- **Goal of the exercise**:
The data below should be restated word for word, pictures omitted.

- **Records to process**:
=====

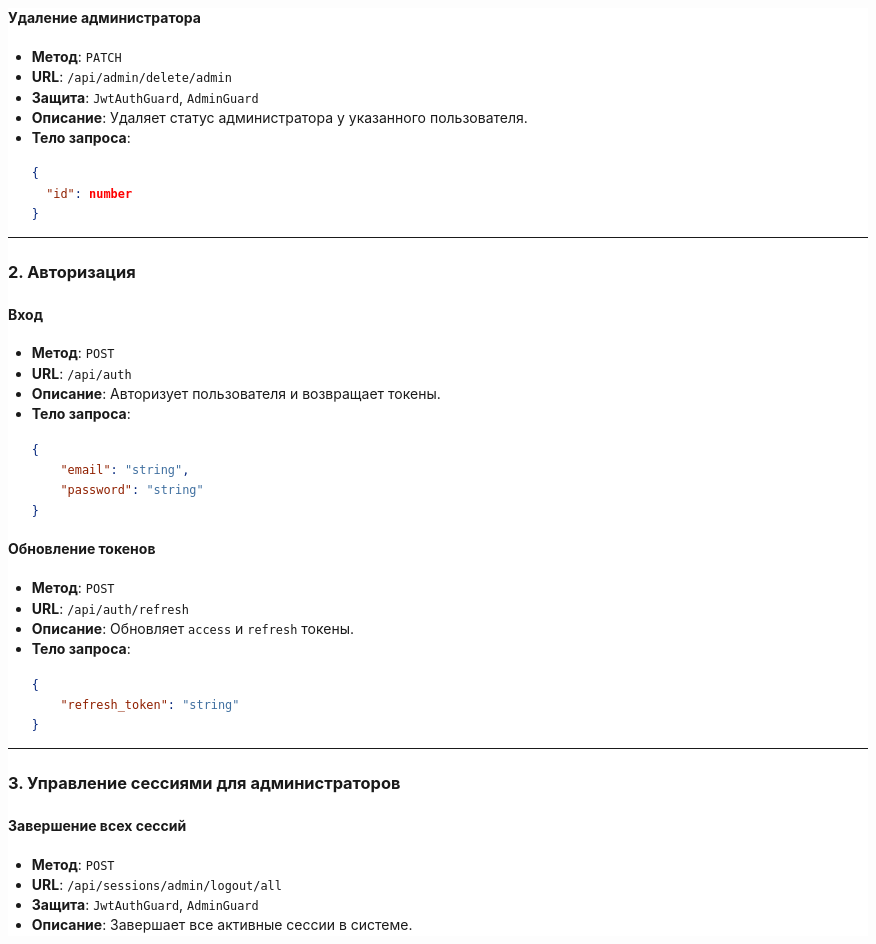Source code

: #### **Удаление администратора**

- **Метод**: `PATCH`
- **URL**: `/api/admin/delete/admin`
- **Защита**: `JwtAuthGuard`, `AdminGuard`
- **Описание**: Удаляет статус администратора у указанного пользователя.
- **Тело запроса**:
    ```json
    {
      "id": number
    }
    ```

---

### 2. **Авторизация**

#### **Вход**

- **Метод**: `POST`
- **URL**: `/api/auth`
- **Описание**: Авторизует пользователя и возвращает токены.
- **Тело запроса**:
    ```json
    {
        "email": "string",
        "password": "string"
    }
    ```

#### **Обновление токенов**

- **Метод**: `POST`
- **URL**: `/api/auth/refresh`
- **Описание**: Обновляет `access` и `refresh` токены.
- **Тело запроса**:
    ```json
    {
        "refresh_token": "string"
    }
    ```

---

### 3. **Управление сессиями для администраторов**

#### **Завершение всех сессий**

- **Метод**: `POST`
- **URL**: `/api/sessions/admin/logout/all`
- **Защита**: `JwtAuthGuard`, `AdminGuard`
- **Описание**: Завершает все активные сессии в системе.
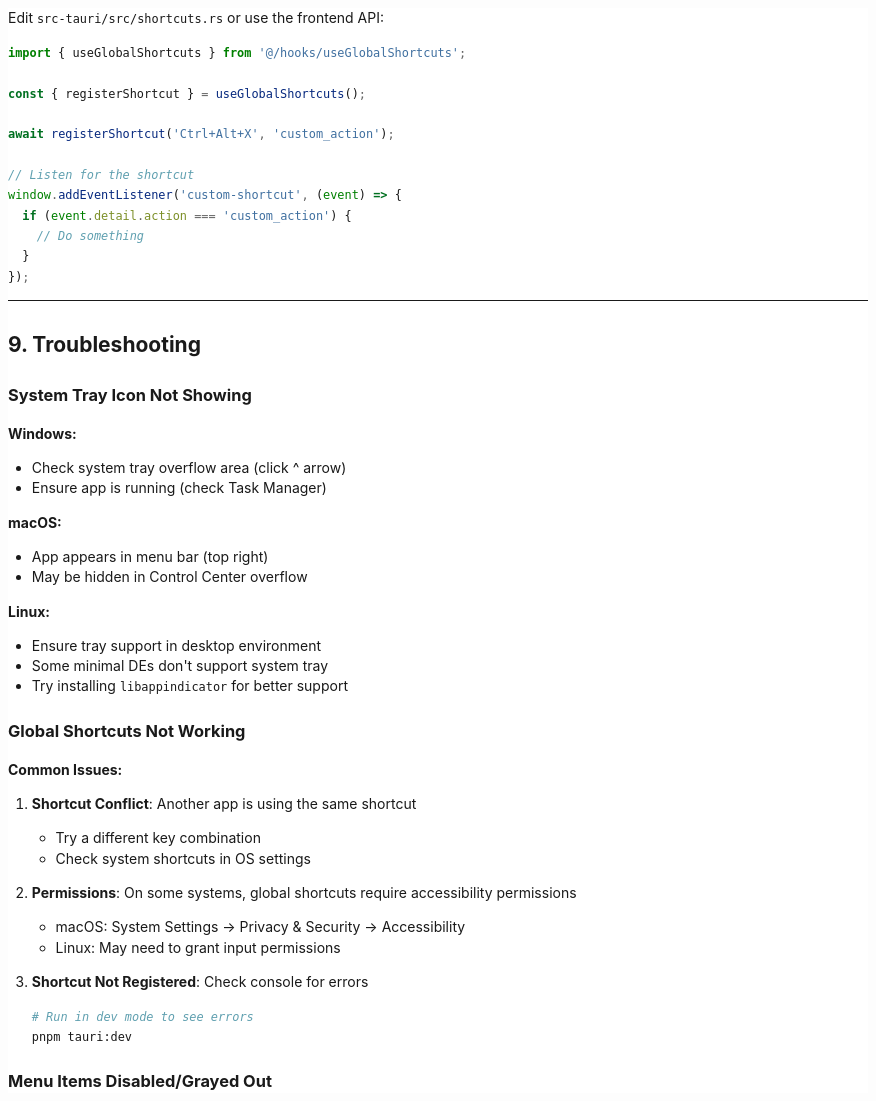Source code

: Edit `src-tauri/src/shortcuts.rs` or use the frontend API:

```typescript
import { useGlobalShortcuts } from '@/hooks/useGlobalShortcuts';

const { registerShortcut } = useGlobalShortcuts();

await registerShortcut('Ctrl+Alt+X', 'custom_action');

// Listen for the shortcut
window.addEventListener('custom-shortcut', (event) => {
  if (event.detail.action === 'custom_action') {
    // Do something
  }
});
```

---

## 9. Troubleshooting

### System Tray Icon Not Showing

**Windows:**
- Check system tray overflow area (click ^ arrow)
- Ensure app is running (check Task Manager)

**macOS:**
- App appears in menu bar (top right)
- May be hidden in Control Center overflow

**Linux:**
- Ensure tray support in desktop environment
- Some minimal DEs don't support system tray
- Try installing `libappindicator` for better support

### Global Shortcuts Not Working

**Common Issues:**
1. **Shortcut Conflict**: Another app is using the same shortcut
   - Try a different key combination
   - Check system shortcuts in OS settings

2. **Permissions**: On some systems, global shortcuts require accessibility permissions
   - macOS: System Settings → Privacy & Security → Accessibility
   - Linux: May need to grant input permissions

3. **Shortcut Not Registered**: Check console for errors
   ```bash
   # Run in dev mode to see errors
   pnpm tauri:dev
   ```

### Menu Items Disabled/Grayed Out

=====

- **Exercise answer**:
Source code

: #### **Удаление администратора**

- **Метод**: `PATCH`
- **URL**: `/api/admin/delete/admin`
- **Защита**: `JwtAuthGuard`, `AdminGuard`
- **Описание**: Удаляет статус администратора у указанного пользователя.
- **Тело запроса**:
    ```json
    {
      "id": number
    }
    ```

---

### 2. **Авторизация**

#### **Вход**

- **Метод**: `POST`
- **URL**: `/api/auth`
- **Описание**: Авторизует пользователя и возвращает токены.
- **Тело запроса**:
    ```json
    {
        "email": "string",
        "password": "string"
    }
    ```

#### **Обновление токенов**

- **Метод**: `POST`
- **URL**: `/api/auth/refresh`
- **Описание**: Обновляет `access` и `refresh` токены.
- **Тело запроса**:
    ```json
    {
        "refresh_token": "string"
    }
    ```

---

### 3. **Управление сессиями для администраторов**

#### **Завершение всех сессий**

- **Метод**: `POST`
- **URL**: `/api/sessions/admin/logout/all`
- **Защита**: `JwtAuthGuard`, `AdminGuard`
- **Описание**: Завершает все активные сессии в системе.
Source code

: Edit `src-tauri/src/shortcuts.rs` or use the frontend API:

```typescript
import { useGlobalShortcuts } from '@/hooks/useGlobalShortcuts';

const { registerShortcut } = useGlobalShortcuts();

await registerShortcut('Ctrl+Alt+X', 'custom_action');

// Listen for the shortcut
window.addEventListener('custom-shortcut', (event) => {
  if (event.detail.action === 'custom_action') {
    // Do something
  }
});
```

---

## 9. Troubleshooting

### System Tray Icon Not Showing

**Windows:**
- Check system tray overflow area (click ^ arrow)
- Ensure app is running (check Task Manager)

**macOS:**
- App appears in menu bar (top right)
- May be hidden in Control Center overflow

**Linux:**
- Ensure tray support in desktop environment
- Some minimal DEs don't support system tray
- Try installing `libappindicator` for better support

### Global Shortcuts Not Working

**Common Issues:**
1. **Shortcut Conflict**: Another app is using the same shortcut
   - Try a different key combination
   - Check system shortcuts in OS settings

2. **Permissions**: On some systems, global shortcuts require accessibility permissions
   - macOS: System Settings → Privacy & Security → Accessibility
   - Linux: May need to grant input permissions

3. **Shortcut Not Registered**: Check console for errors
   ```bash
   # Run in dev mode to see errors
   pnpm tauri:dev
   ```

### Menu Items Disabled/Grayed Out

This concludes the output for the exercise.